LAMEZIA TERME (CZ) – “Non ho preso parte all’omicidio di Nicholas Green insieme a Francesco Mesiano. Sono stato condannato ingiustamente e per tale fatto ho sempre detto a tutti i magistrati che si poteva invece sospettare di mio fratello. Non conosco nessun collaboratore di giustizia che ha scontato 20 anni di detenzione“.
A parlare nel maxi-processo Rinascita Scott contro i clan del Vibonese è il collaboratore di giustizia Michele Iannello, 53 anni, di Mileto, detenuto dal 31 ottobre 1994 e definitivamente condannato al carcere a vitaper l’omicidio del piccolo Nicholas Green, il bimbo americano ucciso da un colpo di pistola il 29 settembre del 1994 sull’A3.
“La Giustizia a me non ha regalato nulla e se non collaboravo forse uscivo prima dal carcere. Non sono stato io ad uccidere Nihcolas Green”. L’automobile sulla quale Nicholas stava viaggiando insieme ai genitori fu scambiata dai malviventi per quella di un gioielliere.
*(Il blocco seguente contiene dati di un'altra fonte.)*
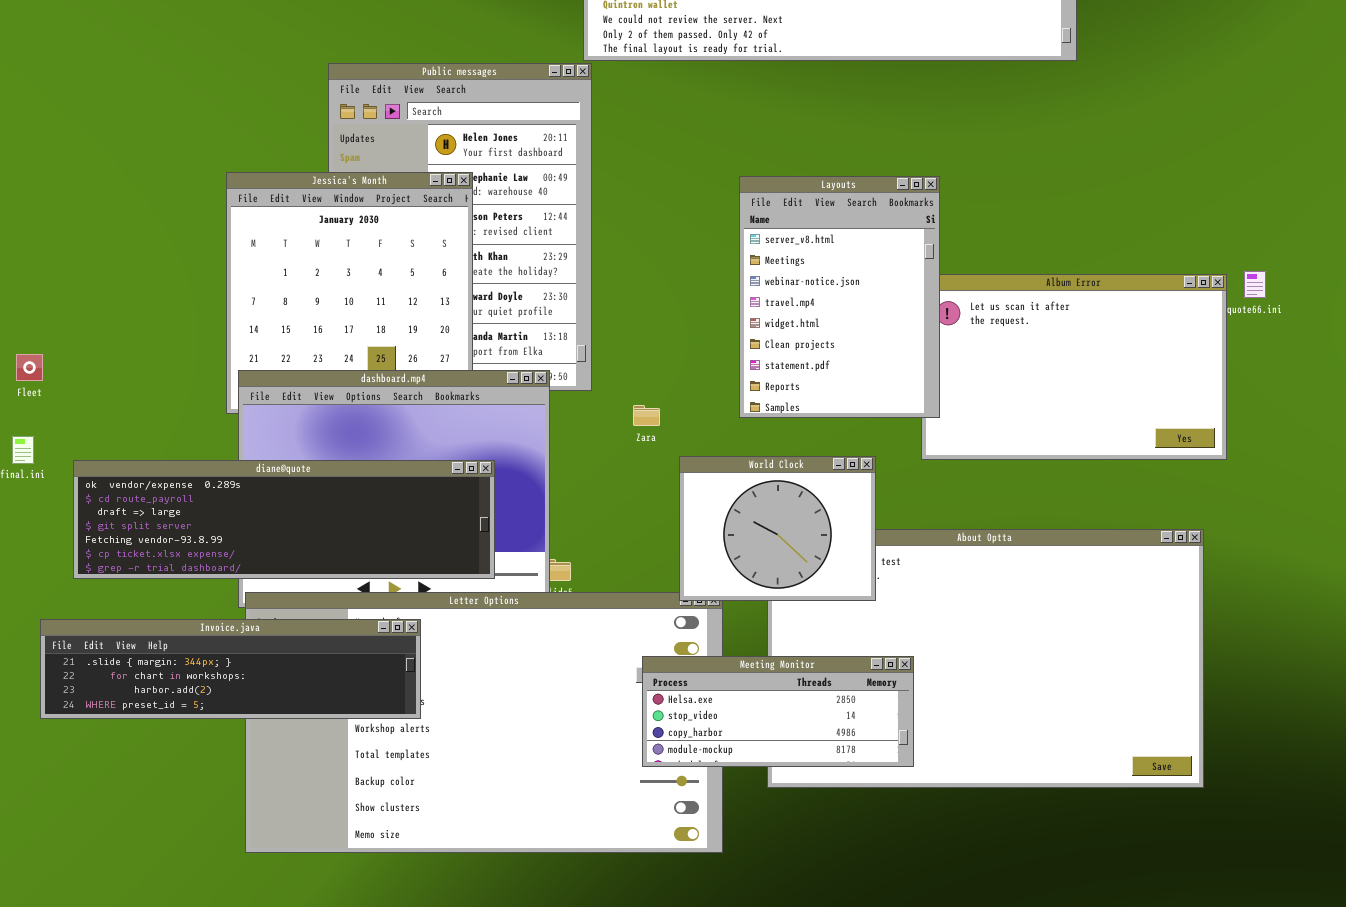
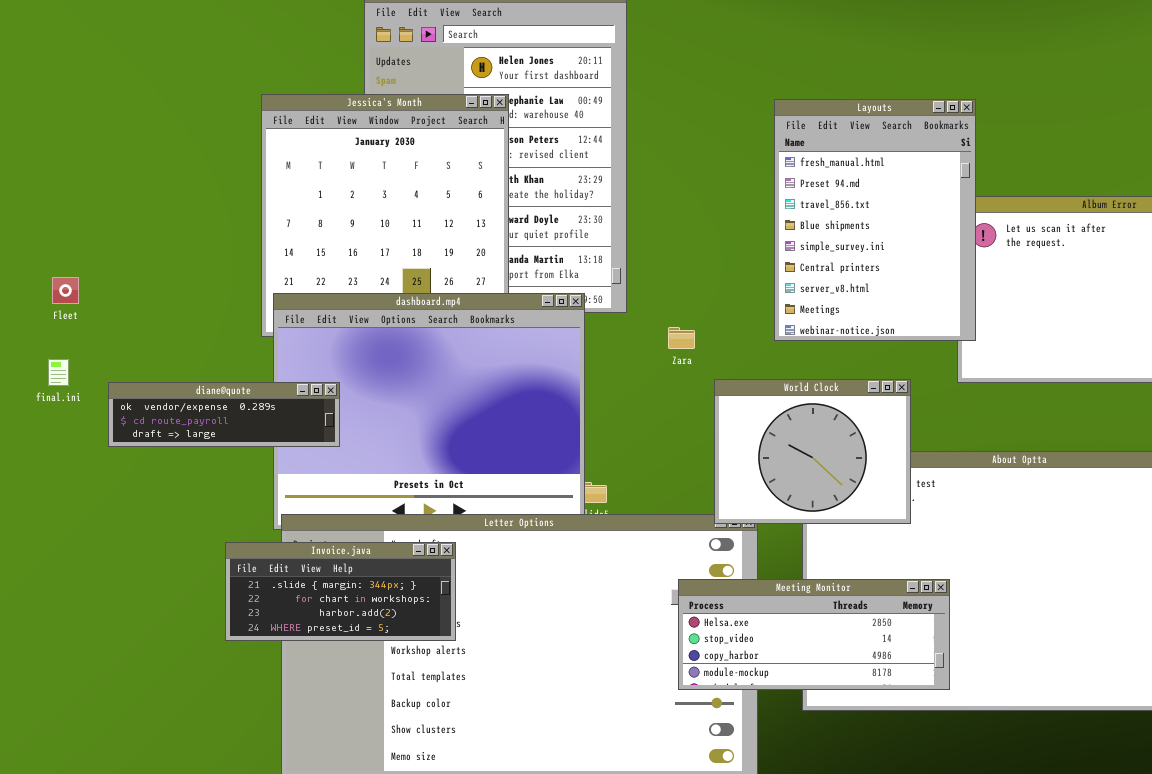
Layouts: [739,176,940,418] -> [774,99,976,341], scrolled up 6 rows
diane@quote: [73,460,495,579] -> [108,382,340,447], resized
Invoice.java: [40,619,421,719] -> [225,542,456,641], resized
Iannello, che si è già accusato di altri fatti di sangue, è tornato a ribadire la sua estraneità rispetto all’omicidio del bimbo americano. Assolto in primo grado dal delitto Green, condannato in Appello e in Cassazione all’ergastolo, nel maggio 2010 la Suprema Corte ha rigettato anche il suo ricorso straordinario. Nel corso del processo Rinascita Scott ha invece confermato le accuse contro il clan Mancuso di Limbadi.